Reproduce the items word for word, covering the stretch from the beginning through the line that contains "trading name of".

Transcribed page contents
----------
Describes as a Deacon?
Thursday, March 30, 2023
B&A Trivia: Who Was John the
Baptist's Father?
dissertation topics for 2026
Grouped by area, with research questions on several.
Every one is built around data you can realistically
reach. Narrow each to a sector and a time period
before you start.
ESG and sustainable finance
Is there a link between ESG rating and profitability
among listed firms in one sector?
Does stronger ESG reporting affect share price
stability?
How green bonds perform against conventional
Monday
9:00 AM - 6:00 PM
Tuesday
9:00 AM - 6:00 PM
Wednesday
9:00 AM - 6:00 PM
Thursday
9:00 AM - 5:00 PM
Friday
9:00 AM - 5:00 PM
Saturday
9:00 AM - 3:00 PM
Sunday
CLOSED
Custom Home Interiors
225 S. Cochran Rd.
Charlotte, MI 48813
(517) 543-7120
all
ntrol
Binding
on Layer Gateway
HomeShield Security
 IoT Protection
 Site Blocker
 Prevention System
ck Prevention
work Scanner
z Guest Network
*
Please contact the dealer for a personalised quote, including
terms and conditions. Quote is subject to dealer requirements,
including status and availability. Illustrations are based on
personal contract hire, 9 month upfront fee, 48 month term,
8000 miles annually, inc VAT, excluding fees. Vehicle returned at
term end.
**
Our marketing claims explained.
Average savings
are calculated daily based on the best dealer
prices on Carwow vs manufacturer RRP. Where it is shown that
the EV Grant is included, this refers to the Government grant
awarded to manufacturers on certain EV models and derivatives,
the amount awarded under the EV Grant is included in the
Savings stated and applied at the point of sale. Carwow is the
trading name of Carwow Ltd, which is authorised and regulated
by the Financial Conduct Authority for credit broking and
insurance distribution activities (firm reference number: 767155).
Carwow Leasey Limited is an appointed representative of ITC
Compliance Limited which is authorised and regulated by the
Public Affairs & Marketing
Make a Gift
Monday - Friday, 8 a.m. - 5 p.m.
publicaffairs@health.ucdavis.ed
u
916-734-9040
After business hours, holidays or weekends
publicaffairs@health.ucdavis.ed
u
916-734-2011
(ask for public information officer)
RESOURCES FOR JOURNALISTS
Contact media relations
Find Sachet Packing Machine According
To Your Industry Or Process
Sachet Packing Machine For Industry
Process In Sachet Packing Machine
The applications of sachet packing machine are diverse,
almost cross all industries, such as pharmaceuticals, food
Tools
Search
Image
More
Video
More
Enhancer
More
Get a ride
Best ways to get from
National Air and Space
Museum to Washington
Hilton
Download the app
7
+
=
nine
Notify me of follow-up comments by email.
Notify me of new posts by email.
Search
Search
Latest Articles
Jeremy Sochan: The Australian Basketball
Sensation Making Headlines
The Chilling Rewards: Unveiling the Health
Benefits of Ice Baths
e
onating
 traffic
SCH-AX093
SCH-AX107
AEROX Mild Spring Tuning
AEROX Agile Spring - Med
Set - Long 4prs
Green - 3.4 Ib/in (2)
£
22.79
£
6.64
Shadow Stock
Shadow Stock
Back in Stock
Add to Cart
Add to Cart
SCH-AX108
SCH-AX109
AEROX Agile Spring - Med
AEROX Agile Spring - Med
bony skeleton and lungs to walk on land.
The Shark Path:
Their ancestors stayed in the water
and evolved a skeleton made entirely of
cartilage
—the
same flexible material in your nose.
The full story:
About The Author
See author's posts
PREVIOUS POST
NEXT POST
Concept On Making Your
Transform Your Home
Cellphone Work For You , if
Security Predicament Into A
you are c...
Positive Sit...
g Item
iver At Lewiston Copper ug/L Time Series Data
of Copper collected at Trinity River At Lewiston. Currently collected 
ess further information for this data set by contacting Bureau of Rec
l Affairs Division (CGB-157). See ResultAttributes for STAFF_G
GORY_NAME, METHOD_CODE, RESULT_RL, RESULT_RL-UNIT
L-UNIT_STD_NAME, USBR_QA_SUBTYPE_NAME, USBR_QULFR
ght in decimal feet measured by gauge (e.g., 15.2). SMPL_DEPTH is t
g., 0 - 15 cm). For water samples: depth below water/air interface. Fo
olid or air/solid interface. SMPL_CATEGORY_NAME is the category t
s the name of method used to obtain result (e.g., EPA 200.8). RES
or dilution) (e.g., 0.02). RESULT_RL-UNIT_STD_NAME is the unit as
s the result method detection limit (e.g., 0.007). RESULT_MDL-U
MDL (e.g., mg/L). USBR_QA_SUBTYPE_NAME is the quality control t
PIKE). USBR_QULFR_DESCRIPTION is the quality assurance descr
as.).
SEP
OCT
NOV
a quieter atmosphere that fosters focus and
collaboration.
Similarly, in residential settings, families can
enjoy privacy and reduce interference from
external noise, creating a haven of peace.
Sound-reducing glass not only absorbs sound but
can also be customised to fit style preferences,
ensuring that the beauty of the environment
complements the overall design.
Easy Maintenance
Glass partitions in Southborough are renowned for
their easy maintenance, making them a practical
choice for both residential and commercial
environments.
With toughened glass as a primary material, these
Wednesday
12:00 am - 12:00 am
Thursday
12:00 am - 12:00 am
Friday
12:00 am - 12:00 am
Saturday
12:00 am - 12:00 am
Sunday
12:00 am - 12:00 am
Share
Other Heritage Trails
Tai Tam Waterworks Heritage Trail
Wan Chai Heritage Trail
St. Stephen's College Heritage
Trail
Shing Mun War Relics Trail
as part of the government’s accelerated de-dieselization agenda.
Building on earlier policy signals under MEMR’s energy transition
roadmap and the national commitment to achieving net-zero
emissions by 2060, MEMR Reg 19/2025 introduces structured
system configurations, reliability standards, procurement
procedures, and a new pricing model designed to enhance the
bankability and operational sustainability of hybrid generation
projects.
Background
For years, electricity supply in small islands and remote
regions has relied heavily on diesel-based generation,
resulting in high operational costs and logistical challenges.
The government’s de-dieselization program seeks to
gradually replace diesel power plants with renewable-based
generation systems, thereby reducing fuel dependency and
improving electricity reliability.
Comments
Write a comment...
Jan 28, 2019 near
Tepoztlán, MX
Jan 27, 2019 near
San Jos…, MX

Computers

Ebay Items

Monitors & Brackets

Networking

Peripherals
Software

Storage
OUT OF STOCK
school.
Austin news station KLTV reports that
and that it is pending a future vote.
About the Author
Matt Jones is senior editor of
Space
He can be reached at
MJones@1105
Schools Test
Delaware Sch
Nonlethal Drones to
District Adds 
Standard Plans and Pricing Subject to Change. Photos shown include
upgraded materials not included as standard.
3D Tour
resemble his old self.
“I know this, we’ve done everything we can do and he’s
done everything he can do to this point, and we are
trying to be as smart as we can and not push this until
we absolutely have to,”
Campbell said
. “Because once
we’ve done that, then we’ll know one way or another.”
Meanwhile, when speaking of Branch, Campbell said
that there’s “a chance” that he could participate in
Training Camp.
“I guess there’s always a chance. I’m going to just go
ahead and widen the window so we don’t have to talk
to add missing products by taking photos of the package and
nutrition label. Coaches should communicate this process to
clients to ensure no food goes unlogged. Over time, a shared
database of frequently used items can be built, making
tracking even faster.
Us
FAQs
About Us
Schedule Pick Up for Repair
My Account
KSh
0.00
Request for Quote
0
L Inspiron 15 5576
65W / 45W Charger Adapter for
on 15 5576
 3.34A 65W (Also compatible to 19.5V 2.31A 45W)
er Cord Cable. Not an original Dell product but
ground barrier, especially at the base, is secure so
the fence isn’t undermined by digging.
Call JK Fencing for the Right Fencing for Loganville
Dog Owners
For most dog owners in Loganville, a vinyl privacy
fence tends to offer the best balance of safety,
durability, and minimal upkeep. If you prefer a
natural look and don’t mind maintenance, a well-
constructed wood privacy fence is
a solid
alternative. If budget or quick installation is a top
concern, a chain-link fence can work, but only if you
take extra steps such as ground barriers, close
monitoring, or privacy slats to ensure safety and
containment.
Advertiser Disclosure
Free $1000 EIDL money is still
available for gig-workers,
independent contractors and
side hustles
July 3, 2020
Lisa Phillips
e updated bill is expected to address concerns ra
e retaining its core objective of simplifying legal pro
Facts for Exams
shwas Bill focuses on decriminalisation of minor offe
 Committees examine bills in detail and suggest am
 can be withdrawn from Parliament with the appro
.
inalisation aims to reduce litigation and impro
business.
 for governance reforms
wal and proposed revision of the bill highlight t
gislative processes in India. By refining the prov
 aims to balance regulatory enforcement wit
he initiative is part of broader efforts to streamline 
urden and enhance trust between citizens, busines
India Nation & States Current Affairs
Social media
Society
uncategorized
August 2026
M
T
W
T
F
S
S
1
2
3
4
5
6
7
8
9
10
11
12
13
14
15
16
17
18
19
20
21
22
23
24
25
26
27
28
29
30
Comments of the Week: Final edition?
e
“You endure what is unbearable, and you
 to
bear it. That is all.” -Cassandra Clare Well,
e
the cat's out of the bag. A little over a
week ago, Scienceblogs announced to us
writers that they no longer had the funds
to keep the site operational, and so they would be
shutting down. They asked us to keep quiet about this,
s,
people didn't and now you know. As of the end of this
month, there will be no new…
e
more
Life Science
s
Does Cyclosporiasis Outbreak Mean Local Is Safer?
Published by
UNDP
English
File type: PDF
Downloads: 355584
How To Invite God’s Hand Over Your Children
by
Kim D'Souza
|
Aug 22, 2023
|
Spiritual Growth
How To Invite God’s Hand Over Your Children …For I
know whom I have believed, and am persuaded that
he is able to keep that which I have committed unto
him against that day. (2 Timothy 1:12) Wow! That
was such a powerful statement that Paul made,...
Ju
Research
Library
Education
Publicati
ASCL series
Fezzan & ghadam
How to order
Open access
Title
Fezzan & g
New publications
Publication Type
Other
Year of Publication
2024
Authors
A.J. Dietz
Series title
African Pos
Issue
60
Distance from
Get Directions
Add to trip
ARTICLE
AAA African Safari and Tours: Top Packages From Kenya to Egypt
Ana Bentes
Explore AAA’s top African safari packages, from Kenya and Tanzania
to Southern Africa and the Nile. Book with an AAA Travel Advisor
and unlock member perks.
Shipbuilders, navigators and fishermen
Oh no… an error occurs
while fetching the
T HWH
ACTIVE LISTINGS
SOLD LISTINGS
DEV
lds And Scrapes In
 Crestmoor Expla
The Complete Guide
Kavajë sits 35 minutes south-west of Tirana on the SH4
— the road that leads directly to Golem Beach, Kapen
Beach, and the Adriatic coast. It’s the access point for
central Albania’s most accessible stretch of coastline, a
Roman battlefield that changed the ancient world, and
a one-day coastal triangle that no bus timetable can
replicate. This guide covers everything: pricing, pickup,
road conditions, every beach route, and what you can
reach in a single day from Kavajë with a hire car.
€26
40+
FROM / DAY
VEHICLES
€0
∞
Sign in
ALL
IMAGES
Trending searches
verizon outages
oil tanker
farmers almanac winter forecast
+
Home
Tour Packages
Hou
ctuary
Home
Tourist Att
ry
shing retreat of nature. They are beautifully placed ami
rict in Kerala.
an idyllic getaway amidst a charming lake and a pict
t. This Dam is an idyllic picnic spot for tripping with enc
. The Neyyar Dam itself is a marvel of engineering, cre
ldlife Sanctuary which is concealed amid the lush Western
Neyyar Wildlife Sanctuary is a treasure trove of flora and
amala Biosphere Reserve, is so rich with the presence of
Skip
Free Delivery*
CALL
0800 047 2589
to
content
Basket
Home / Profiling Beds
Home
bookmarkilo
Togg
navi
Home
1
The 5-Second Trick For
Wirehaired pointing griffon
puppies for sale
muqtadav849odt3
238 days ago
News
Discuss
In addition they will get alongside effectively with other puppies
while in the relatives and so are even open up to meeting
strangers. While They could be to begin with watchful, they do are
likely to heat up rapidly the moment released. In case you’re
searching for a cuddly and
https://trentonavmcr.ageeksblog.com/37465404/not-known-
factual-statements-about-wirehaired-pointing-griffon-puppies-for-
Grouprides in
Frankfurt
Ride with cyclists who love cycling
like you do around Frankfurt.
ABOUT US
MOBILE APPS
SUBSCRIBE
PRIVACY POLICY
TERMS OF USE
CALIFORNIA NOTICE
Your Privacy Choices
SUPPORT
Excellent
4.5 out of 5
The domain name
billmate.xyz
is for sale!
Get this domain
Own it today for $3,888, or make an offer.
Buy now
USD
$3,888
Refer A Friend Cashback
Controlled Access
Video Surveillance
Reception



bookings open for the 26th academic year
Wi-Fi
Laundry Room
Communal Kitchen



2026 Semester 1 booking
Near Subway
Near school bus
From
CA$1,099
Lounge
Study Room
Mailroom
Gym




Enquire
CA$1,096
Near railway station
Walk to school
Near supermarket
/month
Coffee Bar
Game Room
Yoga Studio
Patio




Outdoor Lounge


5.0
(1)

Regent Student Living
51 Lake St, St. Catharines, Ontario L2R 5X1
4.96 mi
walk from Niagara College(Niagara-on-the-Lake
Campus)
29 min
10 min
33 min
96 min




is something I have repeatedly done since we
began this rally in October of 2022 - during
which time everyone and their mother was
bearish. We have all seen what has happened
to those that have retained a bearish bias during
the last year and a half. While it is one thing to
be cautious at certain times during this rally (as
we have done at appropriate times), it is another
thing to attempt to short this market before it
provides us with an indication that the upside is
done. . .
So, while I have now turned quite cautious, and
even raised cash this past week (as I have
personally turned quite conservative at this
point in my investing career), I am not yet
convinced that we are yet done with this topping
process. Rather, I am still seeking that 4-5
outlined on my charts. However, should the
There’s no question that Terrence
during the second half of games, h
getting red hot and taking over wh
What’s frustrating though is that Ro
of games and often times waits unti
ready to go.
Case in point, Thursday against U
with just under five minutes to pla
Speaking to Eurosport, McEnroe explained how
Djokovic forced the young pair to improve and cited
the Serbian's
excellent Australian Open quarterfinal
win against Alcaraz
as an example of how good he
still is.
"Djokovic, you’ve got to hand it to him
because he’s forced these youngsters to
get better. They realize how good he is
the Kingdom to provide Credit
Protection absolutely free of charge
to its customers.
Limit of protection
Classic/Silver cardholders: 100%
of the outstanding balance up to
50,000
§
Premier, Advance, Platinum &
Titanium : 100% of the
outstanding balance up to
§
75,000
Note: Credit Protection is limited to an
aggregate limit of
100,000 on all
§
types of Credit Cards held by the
----------
● Solution to this task:
Describes as a Deacon?
Thursday, March 30, 2023
B&A Trivia: Who Was John the
Baptist's Father?
dissertation topics for 2026
Grouped by area, with research questions on several.
Every one is built around data you can realistically
reach. Narrow each to a sector and a time period
before you start.
ESG and sustainable finance
Is there a link between ESG rating and profitability
among listed firms in one sector?
Does stronger ESG reporting affect share price
stability?
How green bonds perform against conventional
Monday
9:00 AM - 6:00 PM
Tuesday
9:00 AM - 6:00 PM
Wednesday
9:00 AM - 6:00 PM
Thursday
9:00 AM - 5:00 PM
Friday
9:00 AM - 5:00 PM
Saturday
9:00 AM - 3:00 PM
Sunday
CLOSED
Custom Home Interiors
225 S. Cochran Rd.
Charlotte, MI 48813
(517) 543-7120
all
ntrol
Binding
on Layer Gateway
HomeShield Security
 IoT Protection
 Site Blocker
 Prevention System
ck Prevention
work Scanner
z Guest Network
*
Please contact the dealer for a personalised quote, including
terms and conditions. Quote is subject to dealer requirements,
including status and availability. Illustrations are based on
personal contract hire, 9 month upfront fee, 48 month term,
8000 miles annually, inc VAT, excluding fees. Vehicle returned at
term end.
**
Our marketing claims explained.
Average savings
are calculated daily based on the best dealer
prices on Carwow vs manufacturer RRP. Where it is shown that
the EV Grant is included, this refers to the Government grant
awarded to manufacturers on certain EV models and derivatives,
the amount awarded under the EV Grant is included in the
Savings stated and applied at the point of sale. Carwow is the
trading name of Carwow Ltd, which is authorised and regulated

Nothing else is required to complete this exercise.